Electroneuromyography helps with classification. Acute inflammatory demyelinating polyradiculonevitis (AIDP) is the most common classic form of GBS. This form was found in 58.8% of our patients. In the literature, the proportion of AIDP ranges from 24% to 84.8% [10,13]. In the 1990s, an acute motor axonal form of GBS called AMAN was first described in northern China [10]. The frequency of this form varies from country to country. It is more common in Asia, reaching 56% in Bangladesh [28], 47% in Japan [17] and up to 65% in China [10]. Our study found the axonal shape in 5 patients (17.6%), of whom 2 had pure motor impairment (5.9%). The AMAN form therefore affected 5.9% of patients. Finally, mixed axono-demyelinating and inexcitable forms were found in 11.8% of patients each. Albuminocytological dissociation (ADC) defined by proteinorachy greater than 0.5 g/l and cellularity less than 10 elements/mm³ was found in 81.2% of patients who performed a lumbar puncture. The same is true of the Italian studies with 83% of their cases [3,4], but well below Basse et al. who found CAD in 45.4% of his patients [2].

From a therapeutic point of view, hospitalization was systematic in all our patients, as shown in the literature.
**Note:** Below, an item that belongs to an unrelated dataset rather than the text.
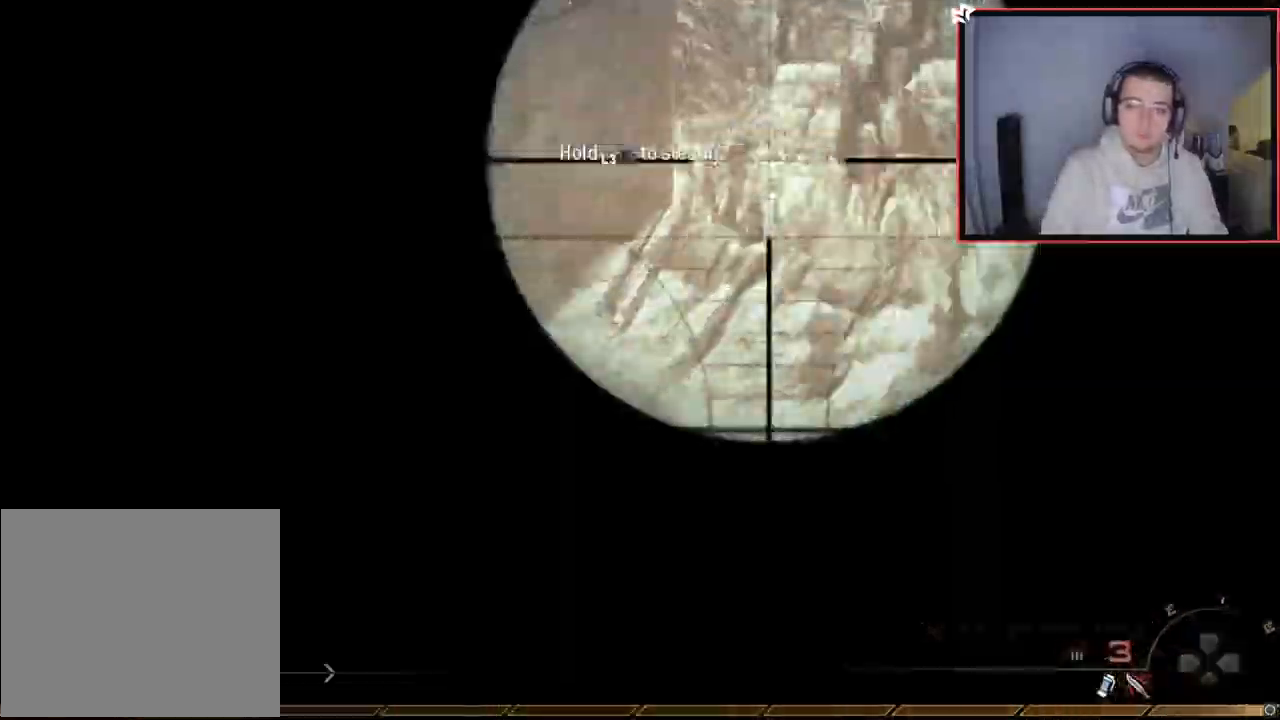
{"buttons": ["R1", "R2"], "left_stick": "left", "right_stick": "center", "events": [[367, "left_stick", "left"], [467, "R2", "down"], [500, "R1", "down"], [500, "right_stick", "center"]]}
The mean length of hospital stay in our study was 18.5 days with extremes of 1 and 45 days, as for Markoula et al. with a mean length of hospital stay of 17.5 days [13]. All of our patients received symptomatic treatment, while 17 patients (50%) received specific treatment with corticosteroid therapy in 47% of patients despite evidence of its ineffectiveness. The largest therapeutic trial randomized 242 patients receiving IV methylprednisolone 500 mg (118 patients) versus placebo (118 patients) for 5 days [9]. No significant differences were shown between the two groups with respect to motor deficit. The study concluded that a brief, high dose of IV corticosteroids at an early stage of the disease was ineffective [9]. In our study, the frequent use of corticosteroid therapy could be related to the inaccessibility of IVIG, due to its high price for our patients or its immediate unavailability. These were used in only 3 patients (8.8%), 2 of which were in a postpartum setting. In our study, the frequent use of corticosteroid therapy could be related to the inaccessibility of IVIG, due to its high price for our patients or its immediate unavailability.

These were used in only 3 patients (8.8%), 2 of which were in a postpartum setting. As plasma exchange (PE) is not available in Senegal outside of the management of sickle cell disease in children, no patient has benefited from it. According to recent data, IVIG and PE have a similar ability to accelerate recovery time in GBS and the combination treatment does not produce any significant difference compared to either therapy alone [6]. In the patients who received IVIG, only one had partial recovery of motor skills while in the other 2, no recovery was noted. This can be explained by the late delay in consultation, who had consulted 21 and 29 days respectively after the onset of neurological signs. However, IVIG treatment is all the more effective the earlier it is started, so it is recommended to start it during the extension phase of the disease [19].

None.

No Conflict of interest.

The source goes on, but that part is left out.